### TEXTO EM ESTUDO ###

Diante de críticas ao PL 2.338/2023, que regulamenta o uso de inteligência artificial (IA) no país, o relator da proposta, senador Eduardo Gomes (PL-TO) apontou que fará novas audiências para ampliar o debate e disse que vai buscar um texto de convergência sobre o tema. A afirmação foi feita em audiência pública na manhã desta quarta-feira (1º), na comissão temporária criada para analisar o texto elaborado por uma comissão de juristas, em que o projeto voltou a ser criticado.
Entre as questões recorrentes estão, por um lado, o critério para a classificação de riscos para a sociedade, que não consideraria as especificidades de cada setor — o que é visto como um entrave para o desenvolvimento de aplicações —; e, por outro, brechas que podem levar à discriminação de grupos minoritários.
Eduardo Gomes reforçou que o trabalho da comissão de juristas foi fundamental para dar o ponto de partida para o debate no Congresso Nacional e que IA é um tema que está em constante transformação:
“Vamos buscar a convergência. IA é o primeiro assunto que você conversa com o especialista hoje e dois meses depois ele sabe menos. Vamos intensificar o reconhecimento e a participação de todos os expositores. […] Promoveremos mais dois ou três debates virtuais com todos para que a gente possa chegar a um texto “, sugeriu o senador.
Durante a audiência requerida pelo senador Astronauta Marcos Pontes (PL-SP) para debater os impactos da inteligência artificial nos setores da indústria, agricultura, público, financeiro e Judiciário, especialistas apresentaram suas discordâncias ao projeto.
Coordenador de Governança em Ciência, Tecnologia e Inovação da Rede Governança Brasil (RGB), Walter Marinho apontou que testes sobre o uso da IA em julgamentos com base em dados existentes evidenciou a existência de vieses preconceituosos.
“Nós temos um case que, em determinadas regiões onde havia um grande número de crimes, ela [a aplicação de IA] automaticamente sugeria que as pessoas daquelas regiões poderiam ter uma maior chance de cometer crimes. E automaticamente ela condenava essas pessoas com penas maiores do que pessoas de outras regiões com crimes iguais. Daí a importância de uma revisão humana”, apontou.
A intenção debatida no Judiciário, de acordo com o conselheiro do Conselho Nacional de Justiça (CNJ) Luiz Fernando Bandeira de Mello Filho, é a de avançar em uma aplicação que garanta uma análise rápida de dados e que facilite a redação dos textos dos magistrados e não criar robôs que tomem essas decisões.
“A ideia não é ter um robô julgando casos, mas ajudando no levantamento com base na jurisprudência do próprio magistrado e de outros tribunais. Não é possível ficar para trás nessa matéria”, disse.

### DADOS FORNECIDOS ###

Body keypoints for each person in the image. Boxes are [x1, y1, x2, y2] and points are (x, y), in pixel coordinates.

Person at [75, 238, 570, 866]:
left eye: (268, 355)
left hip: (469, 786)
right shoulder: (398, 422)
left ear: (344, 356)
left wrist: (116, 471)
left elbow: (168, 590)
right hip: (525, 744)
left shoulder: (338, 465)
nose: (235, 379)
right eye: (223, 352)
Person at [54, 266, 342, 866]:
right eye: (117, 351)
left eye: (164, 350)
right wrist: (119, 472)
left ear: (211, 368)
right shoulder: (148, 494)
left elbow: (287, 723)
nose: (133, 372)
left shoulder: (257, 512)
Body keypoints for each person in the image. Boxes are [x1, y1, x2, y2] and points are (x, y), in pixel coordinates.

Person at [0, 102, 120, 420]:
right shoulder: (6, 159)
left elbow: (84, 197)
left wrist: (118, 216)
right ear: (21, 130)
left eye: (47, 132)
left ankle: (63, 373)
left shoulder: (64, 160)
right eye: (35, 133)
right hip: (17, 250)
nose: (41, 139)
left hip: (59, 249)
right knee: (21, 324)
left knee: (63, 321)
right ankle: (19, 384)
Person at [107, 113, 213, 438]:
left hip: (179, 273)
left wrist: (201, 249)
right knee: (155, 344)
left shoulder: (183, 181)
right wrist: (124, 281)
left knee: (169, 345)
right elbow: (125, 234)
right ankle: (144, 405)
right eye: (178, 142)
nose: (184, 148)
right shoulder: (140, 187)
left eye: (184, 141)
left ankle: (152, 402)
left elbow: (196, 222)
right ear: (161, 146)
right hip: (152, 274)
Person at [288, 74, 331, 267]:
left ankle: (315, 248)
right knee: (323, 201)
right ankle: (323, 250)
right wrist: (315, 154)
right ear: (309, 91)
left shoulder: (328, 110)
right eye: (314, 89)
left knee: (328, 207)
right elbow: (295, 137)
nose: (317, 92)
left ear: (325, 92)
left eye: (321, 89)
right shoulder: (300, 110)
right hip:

###

• QUESTÕES DE ESTUDO
**1)** Responda com base na matéria sobre o projeto de lei de inteligência artificial:
(a) Qual senador requereu a audiência para debater os impactos da IA nos setores da indústria, agricultura, público, financeiro e Judiciário?
(b) Quantos debates virtuais o relator disse que promoveria?
(c) Que cargo Walter Marinho ocupa?
**2)** Escreva a continuação da matéria sobre o projeto de lei de inteligência artificial, a partir da última fala citada.

• RESPOSTAS
**1)**
(a) O senador Astronauta Marcos Pontes (PL-SP).
(b) Mais dois ou três debates virtuais.
(c) Coordenador de Governança em Ciência, Tecnologia e Inovação da Rede Governança Brasil (RGB).

**2)**
Alto risco
Para o Presidente do Conselho de Inovação do Hospital das Clínicas da Faculdade de Medicina da Universidade de São Paulo (FMUSP), Giovanni Cerri, a atual redação do projeto, que classifica todas as aplicações na área da saúde como de alto risco, impede o avanço do uso da IA no setor.
“A Anvisa já estabeleceu diferentes níveis de enquadramento para aplicativos com IA. Se considerarmos todas as aplicações como de alto risco, vamos inviabilizar parte da pesquisa e da aplicação da IA na saúde. Vamos retardar o processo”, criticou.
A professora do Instituto Brasileiro de Mercado de Capitais (IBMEC) Crisleine Yamaji também considera que o texto aborda a IA predominantemente pelo lado dos riscos e não dos benefícios. O texto, segundo ela, é um modelo importado que não se aplica à realidade brasileira.
“Praticamente todos os setores produtivos estão dentro de alto risco. Quando se faz isso, a gente pressupõe que o uso da IA é negativo. É preciso permitir uma flexibilidade para que os próprios setores possam categorizar e estabelecer monitoramentos, sem burocratizar demais”, avaliou.
Também participaram do debate na Comissão Temporária sobre Inteligência Artificial no Brasil (CTIA) o coordenador do Grupo de Governança e Regulação de Dados da Zetta, Daniel Stivelberg; o presidente da Associação das Empresas Brasileiras de Tecnologia da Informação do Estado do Rio de Janeiro (Assespro-RJ), Robert Janssesn; o gerente da Unidade de Difusão de Tecnologias da Agência Brasileira de Desenvolvimento Industrial (ABDI), Bruno Jorge Soares; e Marco Antonio Lauria, membro do Conselho da Associação Internacional de Inteligência Artificial (A2IA).